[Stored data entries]
○ ○ ○ ○ ○ ○ ○
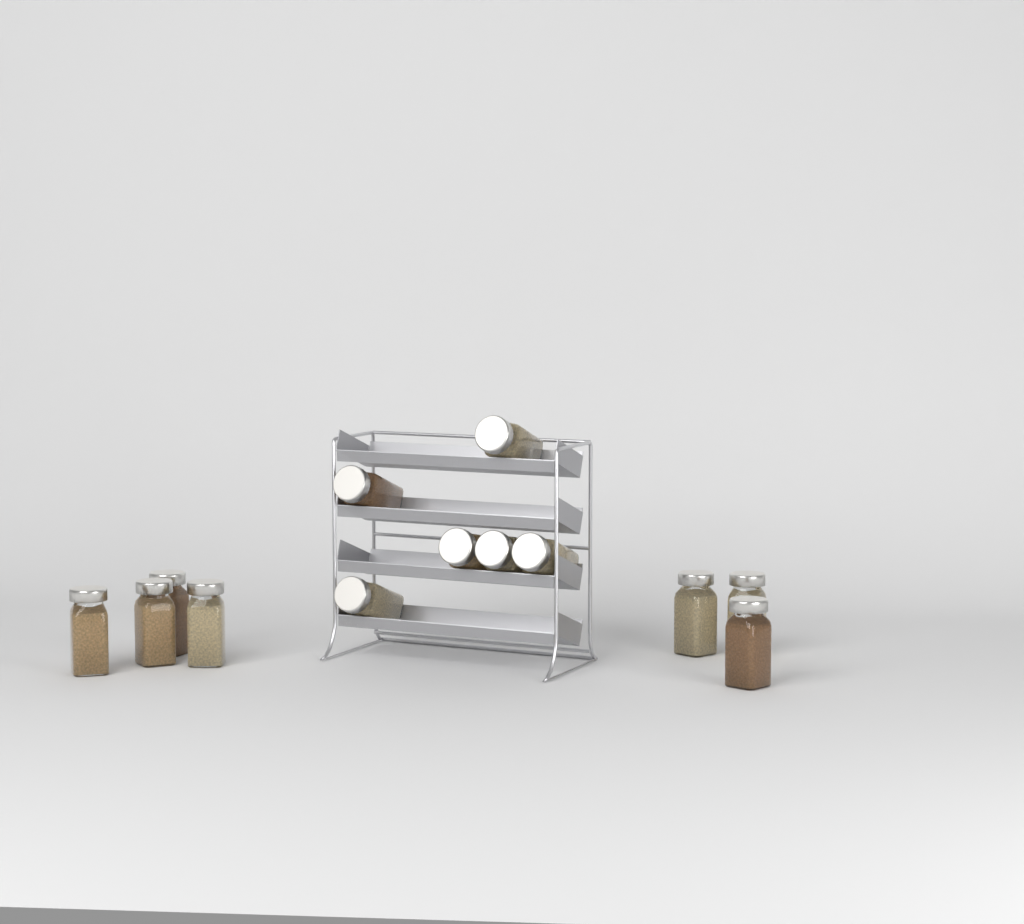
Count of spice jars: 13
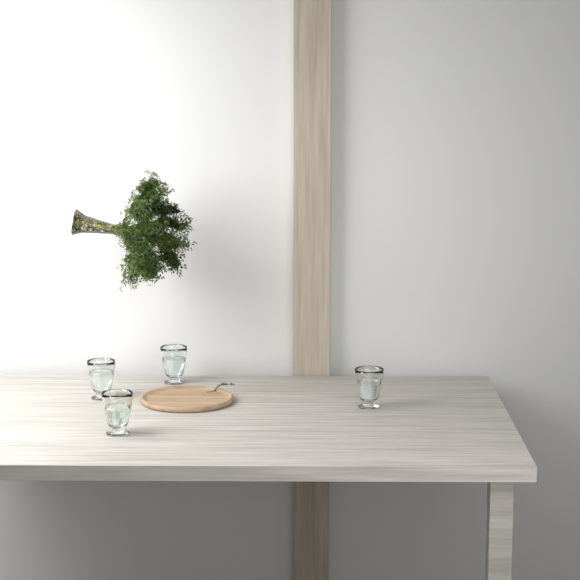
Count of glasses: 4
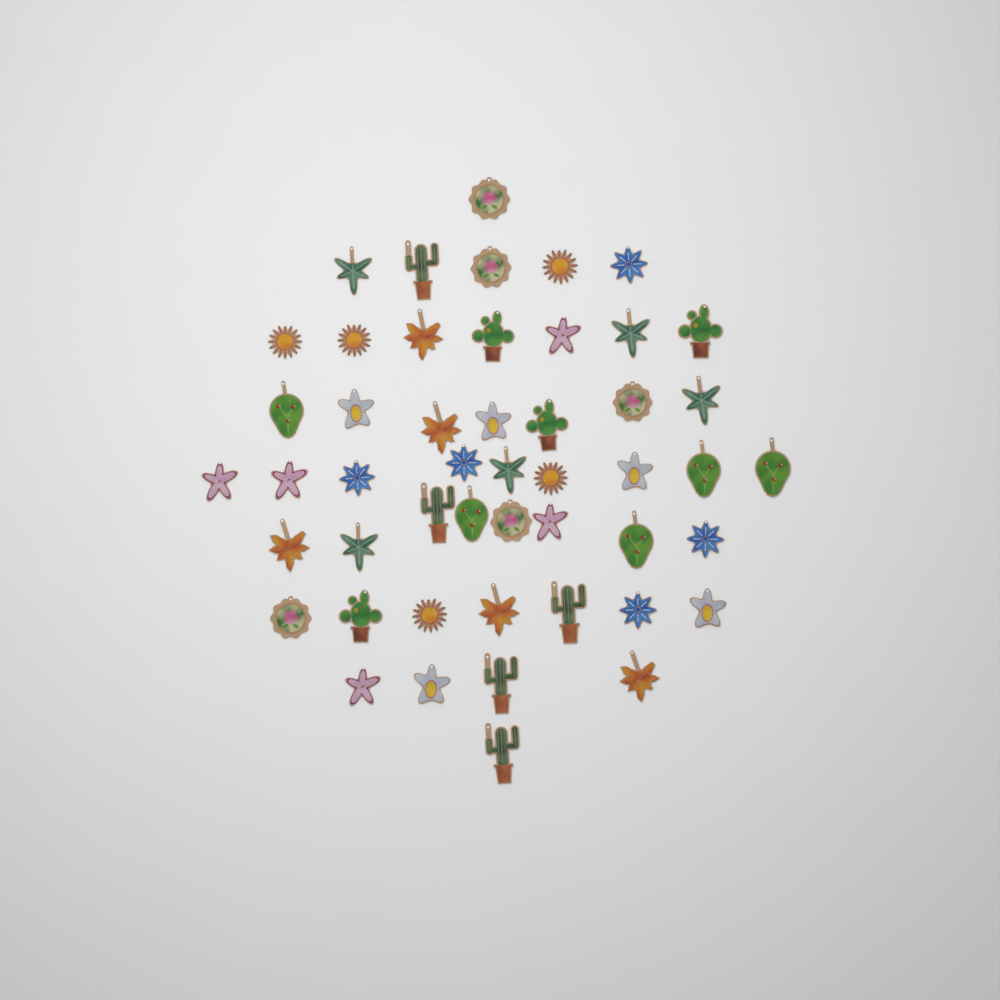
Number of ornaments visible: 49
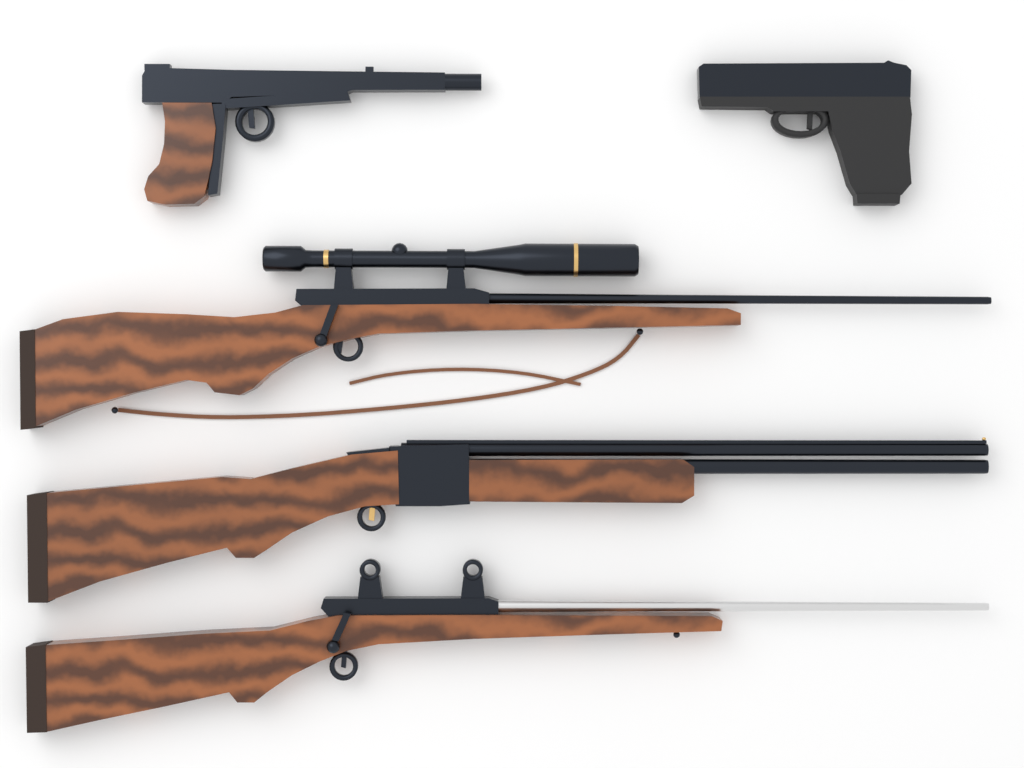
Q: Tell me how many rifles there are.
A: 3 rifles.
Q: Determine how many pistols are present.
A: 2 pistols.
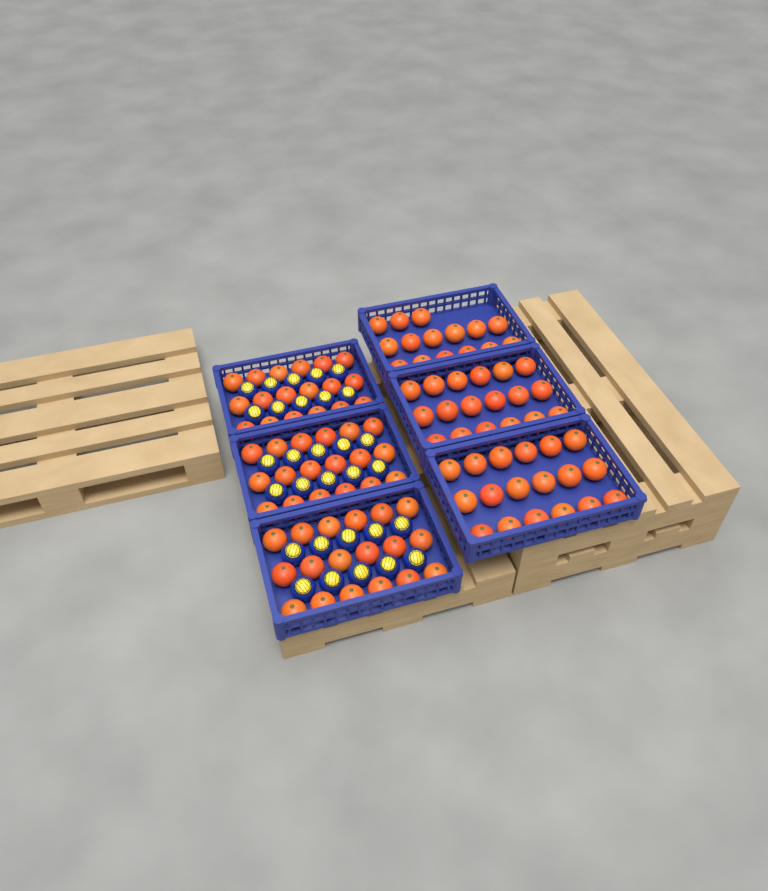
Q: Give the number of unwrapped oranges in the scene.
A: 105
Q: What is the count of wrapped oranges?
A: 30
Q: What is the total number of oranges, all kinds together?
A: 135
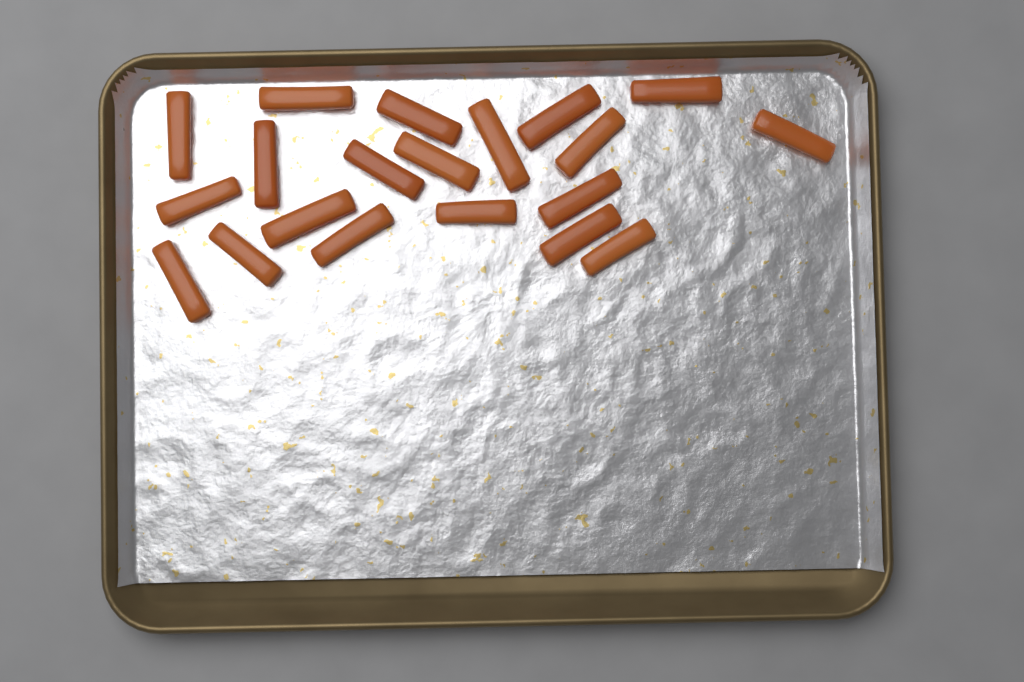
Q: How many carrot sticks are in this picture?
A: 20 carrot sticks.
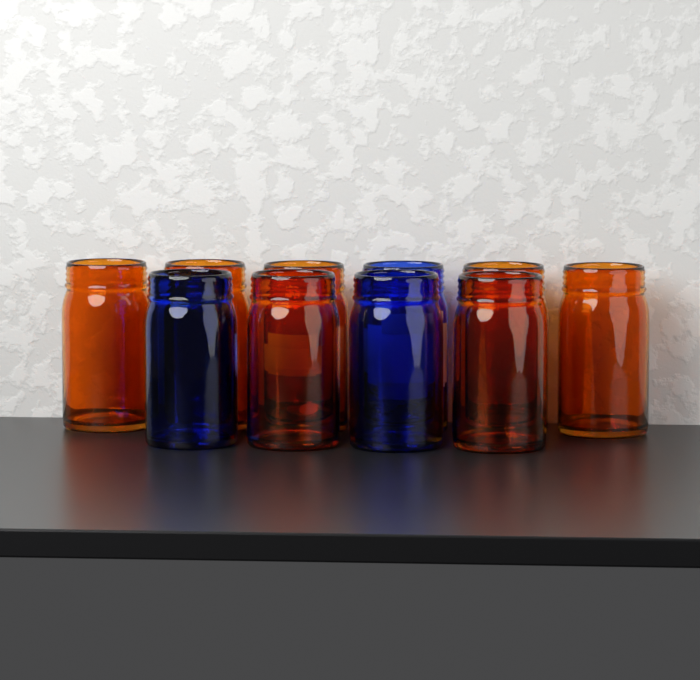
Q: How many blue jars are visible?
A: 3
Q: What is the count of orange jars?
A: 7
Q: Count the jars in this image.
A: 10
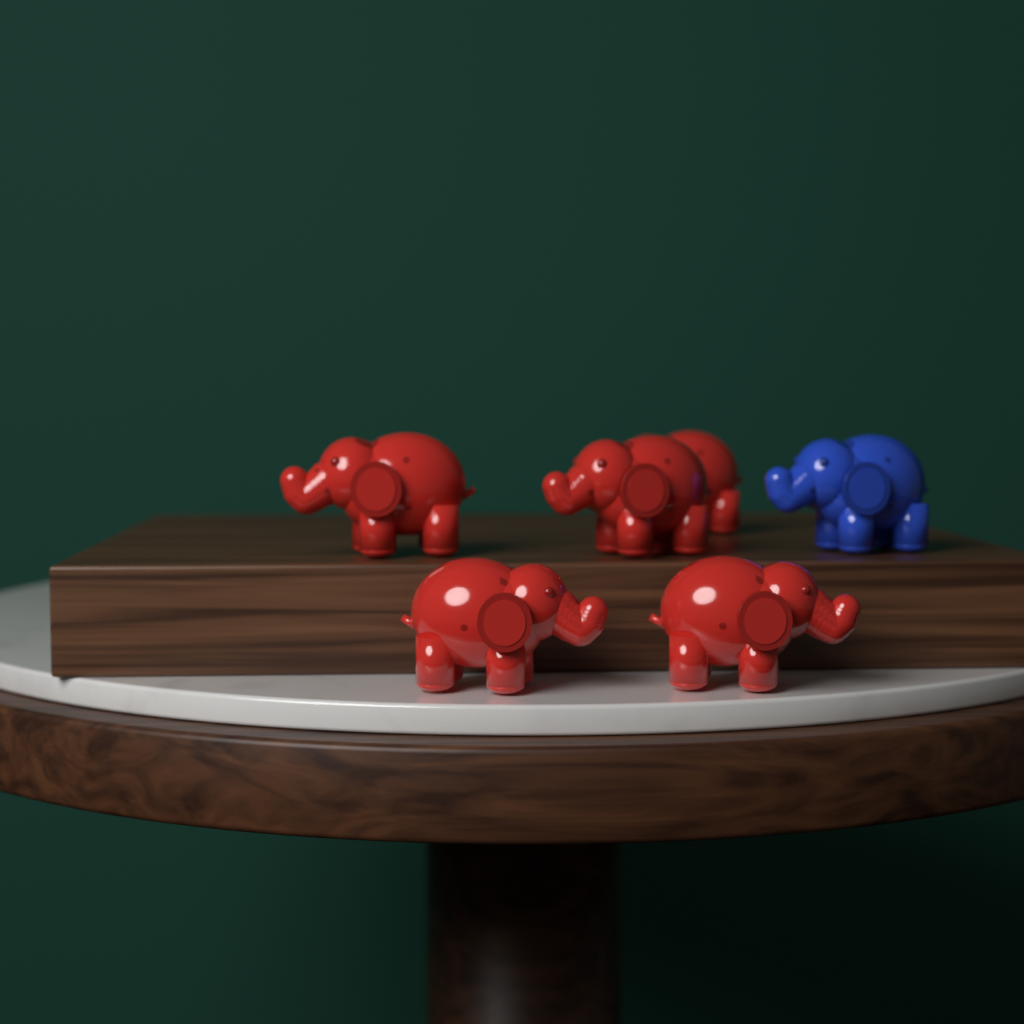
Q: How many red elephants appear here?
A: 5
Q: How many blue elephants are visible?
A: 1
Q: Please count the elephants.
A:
○ ○ ○ ○ ○ ○ ○
§ Exercise
Retype all of the lines above exactly as they appear, leaving out the pictures.

§ Task result
Count of spice jars: 13
Count of glasses: 4
Number of ornaments visible: 49
Q: Tell me how many rifles there are.
A: 3 rifles.
Q: Determine how many pistols are present.
A: 2 pistols.
Q: Give the number of unwrapped oranges in the scene.
A: 105
Q: What is the count of wrapped oranges?
A: 30
Q: What is the total number of oranges, all kinds together?
A: 135
Q: How many carrot sticks are in this picture?
A: 20 carrot sticks.
Q: How many blue jars are visible?
A: 3
Q: What is the count of orange jars?
A: 7
Q: Count the jars in this image.
A: 10
Q: How many red elephants appear here?
A: 5
Q: How many blue elephants are visible?
A: 1
Q: Please count the elephants.
A:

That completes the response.